Talbot was left unprotected in the 1967 NHL Expansion Draft after having played 801 games for the Canadiens, including winning two more championships in 1965 and 1966. He was claimed by the North Stars, who he played four games with before being traded to Detroit.

The Red Wings then put him on waivers in January 1968, and Talbot was picked up by the Blues, who he played 172 games with through 1970, including advancing to the Cup Final three times.

Talbot dressing room

Jean-Guy Talbot (left) in the Canadiens’ 1956 Montreal Forum dressing room with Tom Johnson, coach Toe Blake, Bernie Geoffrion, captain Butch Bouchard and Ken Mosdell.

If Noel Picard is remembered as the Blues defenseman who pitchforked Bobby Orr of the Boston Bruins into the air for the latter's historic Game 4 Cup-winning overtime goal in 1970, Talbot had maybe the best view of it, standing directly behind goalie Glenn Hall.

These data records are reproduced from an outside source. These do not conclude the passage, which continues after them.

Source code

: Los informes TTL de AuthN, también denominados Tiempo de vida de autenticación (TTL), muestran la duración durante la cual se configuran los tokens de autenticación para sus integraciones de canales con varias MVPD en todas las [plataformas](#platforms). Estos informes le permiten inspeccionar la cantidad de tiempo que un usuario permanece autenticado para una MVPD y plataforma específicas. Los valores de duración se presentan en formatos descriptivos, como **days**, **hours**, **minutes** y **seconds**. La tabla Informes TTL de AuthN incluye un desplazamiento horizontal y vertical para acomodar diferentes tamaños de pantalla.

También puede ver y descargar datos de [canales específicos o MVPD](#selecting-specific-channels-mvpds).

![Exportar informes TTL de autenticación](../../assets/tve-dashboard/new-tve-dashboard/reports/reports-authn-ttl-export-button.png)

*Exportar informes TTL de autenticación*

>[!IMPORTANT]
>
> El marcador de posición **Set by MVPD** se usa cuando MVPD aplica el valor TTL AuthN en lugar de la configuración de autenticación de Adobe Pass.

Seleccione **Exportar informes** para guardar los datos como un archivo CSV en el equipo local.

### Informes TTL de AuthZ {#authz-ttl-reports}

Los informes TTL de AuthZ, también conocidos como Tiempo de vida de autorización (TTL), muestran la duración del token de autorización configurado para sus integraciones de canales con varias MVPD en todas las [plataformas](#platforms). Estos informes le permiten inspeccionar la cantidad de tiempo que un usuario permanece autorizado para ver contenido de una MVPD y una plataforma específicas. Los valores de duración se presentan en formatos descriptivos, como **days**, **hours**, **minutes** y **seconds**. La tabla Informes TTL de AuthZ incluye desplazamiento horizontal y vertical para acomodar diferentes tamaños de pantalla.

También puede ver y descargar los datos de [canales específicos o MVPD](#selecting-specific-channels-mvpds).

“We never won the Cup in St. Louis,” Talbot said. “But I’d tell the guys, ‘We’re not supposed to win it. The other guys are the ones who’ll be stressed, not us.’ But we had lots of fun and we didn't go to the Final for nothing.”

Talbot's 17-season career ended with the Sabres in 1970-71. His offensive totals were pedestrian at best, but he was tremendously valuable to his teams for his physical play and ability to move the puck.

Talbot spoke with NHL.com during the early days of the pandemic, he and his wife staying mostly indoors, mindful of the coronavirus. He was happy to be in good health but mindful of two health crises in recent years “that brought me close to death.

“At my age, I’m lucky to be alive, but I’m still here. Hard work does good for you.”

On Friday, the Canadiens announced Talbot’s death, expressing the team’s sympathies to his wife, three children and many grandchildren and friends.

Top photo: Jean-Guy Talbot laces up in the Canadiens dressing room, and in action defending Canadiens goalie Guy Worsley against Toronto’s Eddie Shack (bottom right) and Bob Pulford.